In the 'soil tile and manufacturing method thereof' of Patent Registration No. 0837850 (2008.06.05.), calcium hydroxide and loess are mixed with any one or more of elvan, illite, and tourmaline, and fly ash, diatomaceous earth, We propose a tile manufactured by a composition comprising any one or more components of volcanic ash and a component containing any one or more ore particles selected from the group of porcelain, pyrophyllite, and talc, and containing dyes and antibacterial agents on the surface.

Recently, efforts to manufacture finishing materials or building materials such as tiles using various natural materials are rapidly increasing, and in particular, materials containing beneficial minerals for the human body are being used in various ways.

The ocher is mainly used for beds or sofas, but examples used for lighting are extremely rare.

(Documentation) Patent Registration No. 0837850 (2008.06.05.)

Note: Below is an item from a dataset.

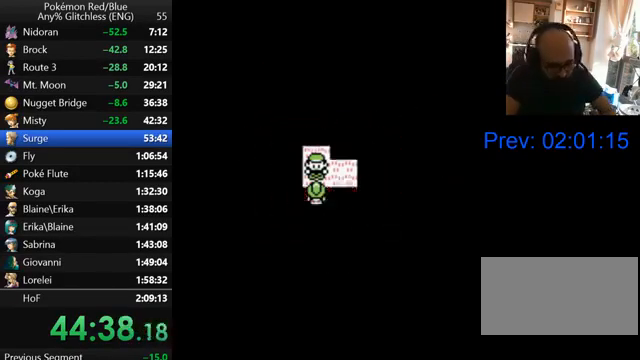
{"buttons": [], "events": [[67, "B", "up"], [167, "B", "down"], [233, "B", "up"], [367, "B", "down"], [467, "B", "up"]]}
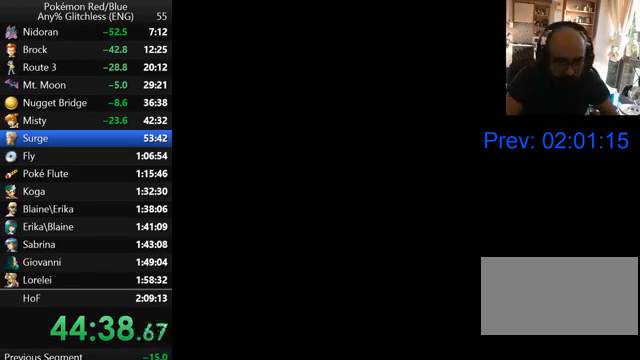
{"buttons": ["B"], "events": [[67, "B", "down"], [167, "B", "up"], [267, "B", "down"], [367, "B", "up"], [467, "B", "down"]]}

In this embodiment, since the cover part provided in the electric lamp is movable vertically in the vertical direction in the main body part, the user can easily adjust the far-infrared radiation to be emitted from any position, so that the user's satisfaction with use is improved.

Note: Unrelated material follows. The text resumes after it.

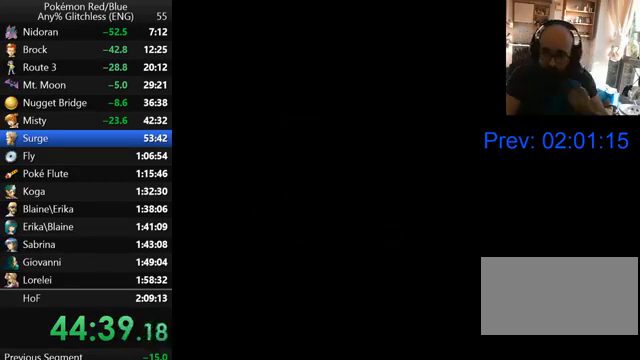
{"buttons": ["B"], "events": [[67, "B", "up"], [200, "B", "down"], [300, "B", "up"], [400, "B", "down"]]}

This embodiment intends to provide a far-infrared radiation lamp having an air pocket part so that a large amount of far-infrared rays from the lamp penetrate more into the human body.

The present embodiment intends to provide a far-infrared radiation lamp capable of radiating more far-infrared rays by changing the structure to minimize the loss of thermal energy along with the far-infrared radiation from the electric lamp.

In order to achieve the above object, the far-infrared radiation lamp according to an embodiment of the present invention includes a main body portion 50 provided with a first mounting portion 52 in a lower circumferential direction, and a socket S on the inner upper portion; a lamp (L) installed in the socket (S) and emitting far-infrared rays generated when power is applied to the outside; A second mounting unit 102 coupled to the first mounting unit 52 is provided, and an air pocket unit 110 formed to receive and store far-infrared thermal energy irradiated from the lamp (L), and the lamp (L). a cover unit 100 having a plurality of through-holes 120 through which far-infrared rays generated from are passed; and a breakage prevention net 200 attached to the lower surface of the cover part 100 to prevent damage, wherein the air pocket part 110 has an inlet part 111a opened on the upper surface of the cover part 100 . and first and second radially extending downwards of the cover part 100 so that thermal energy of the heated air introduced through the inlet part 111a is conducted to the lower surface of the cover part 100 . and auxiliary air pockets 111c and 111cc.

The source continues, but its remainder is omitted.